## What you have to do
According to the text about RTÉ's Six Nations coverage, who joins Daire O'Brien pitchside now that the studio has been done away with?

## Selected text
◆ ◆ ◆ ◆ ◆ ◆ ◆

A new Six Nations campaign and a familiar old face is missing. The face of Irish rugby, a man admired by millions, a great moral and spiritual leader, a crucial part of the fabric of the nation.
In the name of all that’s good and holy, how are we possibly going to survive without George Hook? He is absent. Departed. Imithe. Elsewhere. (That chap of the O’Connells is no longer with us either but that’s neither here nor there.) As if to acknowledge the void, RTÉ have temporarily done away with the studio and Daire O’Brien is pitchside with Ronan O’Gara, Shane Horgan and Conor O’Shea.
The retirement of Captain Hook may constitute good news for viewers of a nervous disposition but it’s extremely bad news for people who have to write about TV coverage of the match. The presence of George was a permanent comfort blanket. Mr Foghorn always had something to say for himself, usually by means of a loudhailer, and he never minded if it was vaguely preposterous. The more preposterous, in fact, the better.

◆ ◆ ◆ ◆ ◆ ◆ ◆

## Record excerpts
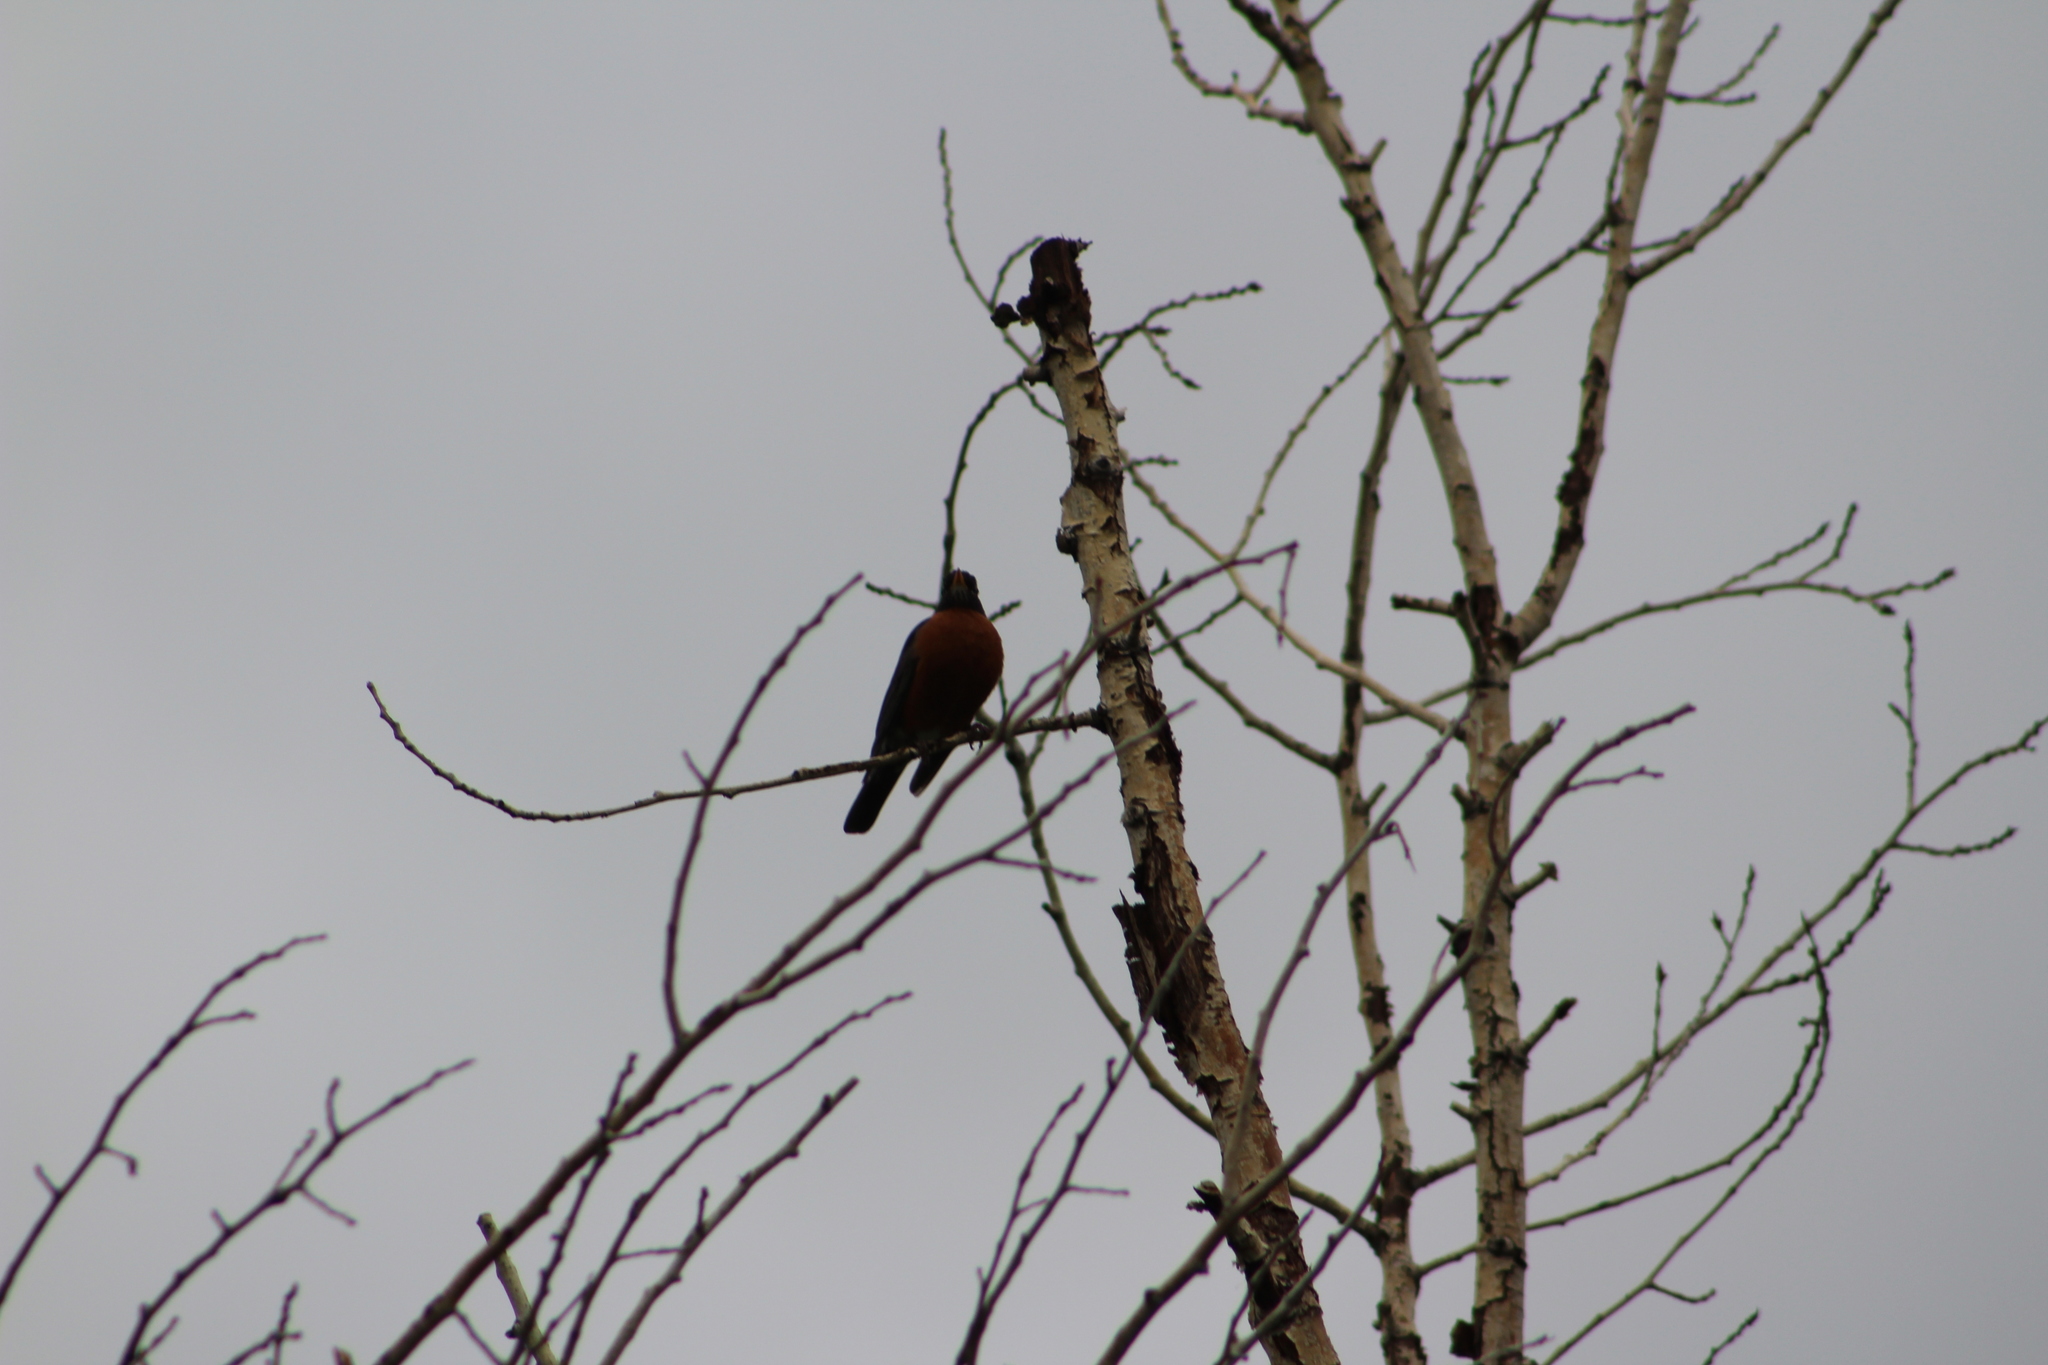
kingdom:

◆ ◆ ◆ ◆ ◆ ◆ ◆

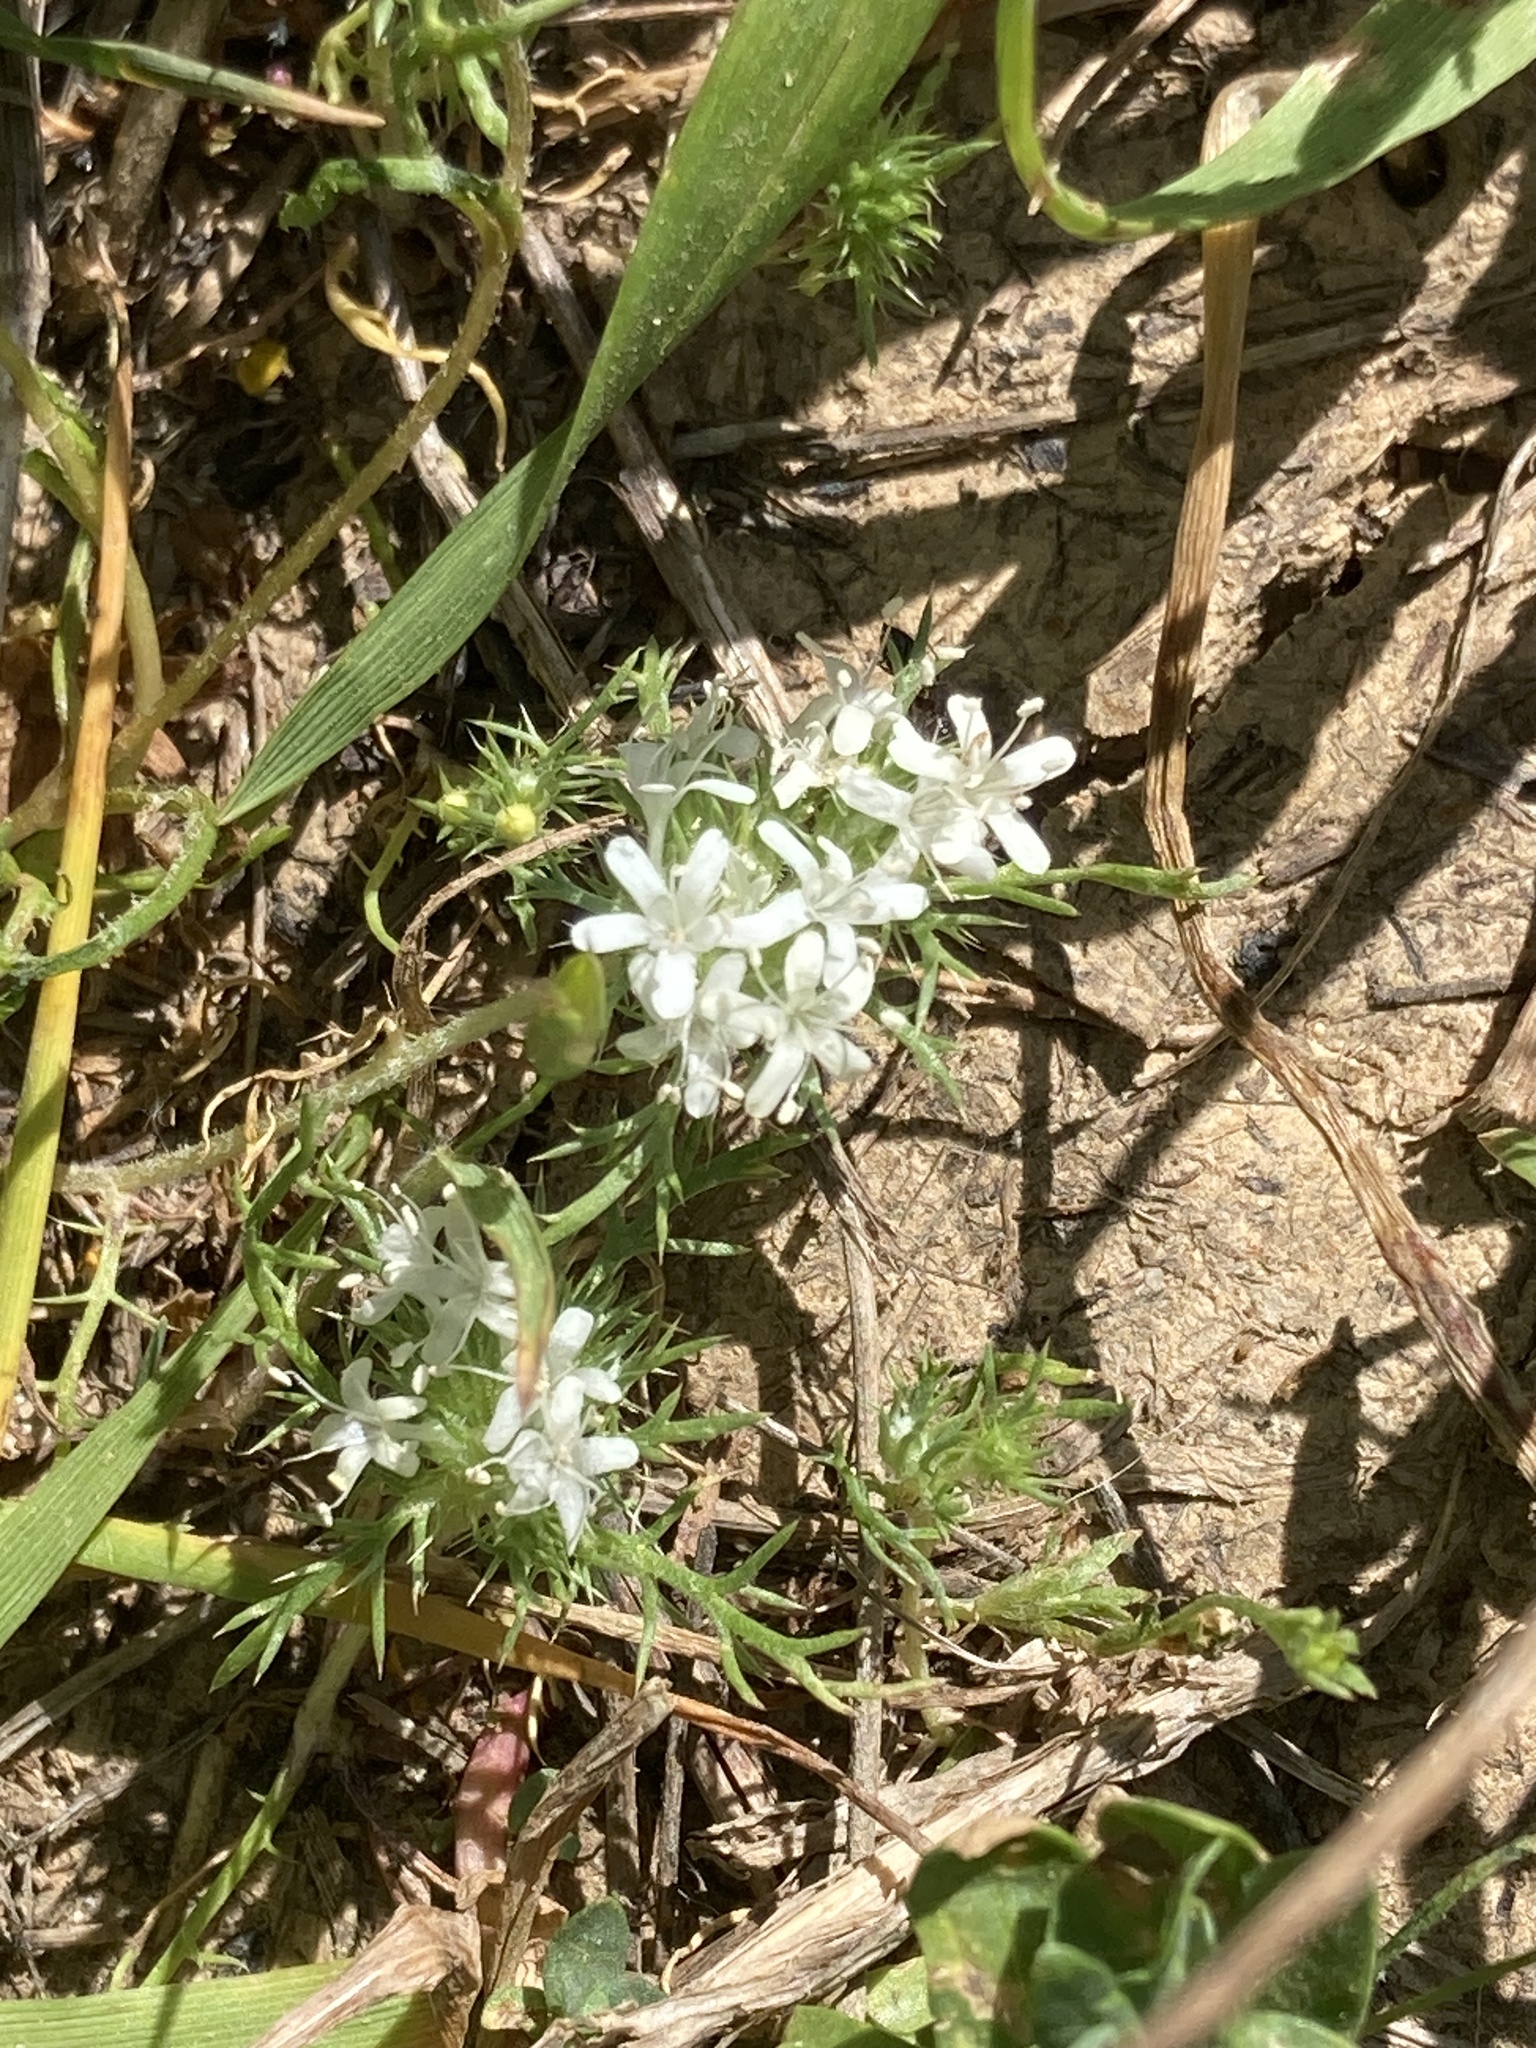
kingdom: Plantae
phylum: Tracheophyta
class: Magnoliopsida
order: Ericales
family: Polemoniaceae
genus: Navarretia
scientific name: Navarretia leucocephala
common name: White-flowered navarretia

◆ ◆ ◆ ◆ ◆ ◆ ◆

## Exercise response
Ronan O'Gara, Shane Horgan and Conor O'Shea.